I want to search with query = 'fire' -> result: FIRE_DETECTED

query = 'dectected' -> result: FIRE_DETECTED and SMOKE:DETECTED

Some solution

  1. Add more setting in analyzer
  • We need to create a new index with new setting (Add Token filter: word_delimiter_graph)
  • Reindex
  • Problem: How to add setting in production without effect customer?
  1. Add 1 more field into Elasticsearch filterd_question
  • Split data with : and _
  • Save splited data in this filterd_question field
  • Problem: We need 1 more field

What is the best solution for this? (Add more solutions if need)

2

There are 2 answers

0
Amit On BEST ANSWER

Again, this is really good and very common scenario while working with elasticsearch and as requirements keeps changes and in order to support them, we have to change the way we index the data in ES.

Both the approaches which you mentioned are used by companies and they both have their trad-offs and you have to choose one which suits according to your requirements.

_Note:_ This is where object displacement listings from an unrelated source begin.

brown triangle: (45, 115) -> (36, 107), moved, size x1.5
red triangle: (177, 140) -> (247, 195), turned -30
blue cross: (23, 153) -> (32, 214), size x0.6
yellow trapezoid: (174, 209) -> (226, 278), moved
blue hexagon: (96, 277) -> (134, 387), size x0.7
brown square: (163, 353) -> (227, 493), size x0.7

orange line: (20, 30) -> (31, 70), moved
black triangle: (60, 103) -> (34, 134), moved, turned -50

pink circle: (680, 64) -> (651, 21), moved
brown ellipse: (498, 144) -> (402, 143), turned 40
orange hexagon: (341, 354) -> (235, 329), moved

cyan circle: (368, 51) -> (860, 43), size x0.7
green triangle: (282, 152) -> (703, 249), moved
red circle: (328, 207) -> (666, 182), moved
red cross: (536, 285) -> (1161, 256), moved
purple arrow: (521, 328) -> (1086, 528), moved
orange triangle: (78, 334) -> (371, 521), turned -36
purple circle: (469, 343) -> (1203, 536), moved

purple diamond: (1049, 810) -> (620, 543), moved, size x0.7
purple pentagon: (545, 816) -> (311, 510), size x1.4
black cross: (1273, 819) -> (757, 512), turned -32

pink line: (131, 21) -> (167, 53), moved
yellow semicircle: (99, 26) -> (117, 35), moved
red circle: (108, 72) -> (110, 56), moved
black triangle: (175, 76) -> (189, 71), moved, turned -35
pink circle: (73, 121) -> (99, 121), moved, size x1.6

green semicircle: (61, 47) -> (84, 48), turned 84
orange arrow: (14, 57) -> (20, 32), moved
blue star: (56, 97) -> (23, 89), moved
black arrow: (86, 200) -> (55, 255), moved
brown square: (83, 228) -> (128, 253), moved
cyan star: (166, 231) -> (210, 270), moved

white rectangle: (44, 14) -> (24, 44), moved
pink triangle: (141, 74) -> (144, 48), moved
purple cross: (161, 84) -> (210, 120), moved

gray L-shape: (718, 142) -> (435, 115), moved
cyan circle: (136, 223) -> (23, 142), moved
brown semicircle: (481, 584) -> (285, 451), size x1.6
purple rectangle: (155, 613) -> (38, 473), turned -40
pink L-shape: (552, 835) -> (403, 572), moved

Change/add the analyzer will require below steps in order to make it work:

  1. Close the index
  2. Add/Edit the analyzer definition.
  3. open the index
  4. Reindex all the documents(you should use the index alias with zero down time to efficiently do it and minimize the impact on end-users)
  5. After step-4, your new searches, will work.

Pros: it won't create new fields, hence would save the space, hence more efficient and cleaner way of doing this change.

cons would be that re-index might take a lot of time, based on number of documents and its comparatively complex process.

Add a custom-analyzer and then add a new field using newly added analyzer

In this case also, it requires closing/opening a index, unless you are using the inbuilt analyzer, but in this case, your new documents or documents which are updating will have the new fields, so your search according to new analyzer/logic will bring partial results, but this is could be fine based on your use-case.

Pros: relatively simpler approach and doesn't require full-re indexing in all the cases.

Cons: extra space, if old field is not being used and complexity varies according to use-cases.

0
apurbojha On

If you don't want to change/add analyzer. You can try using wildcard query. Although the con would be performance.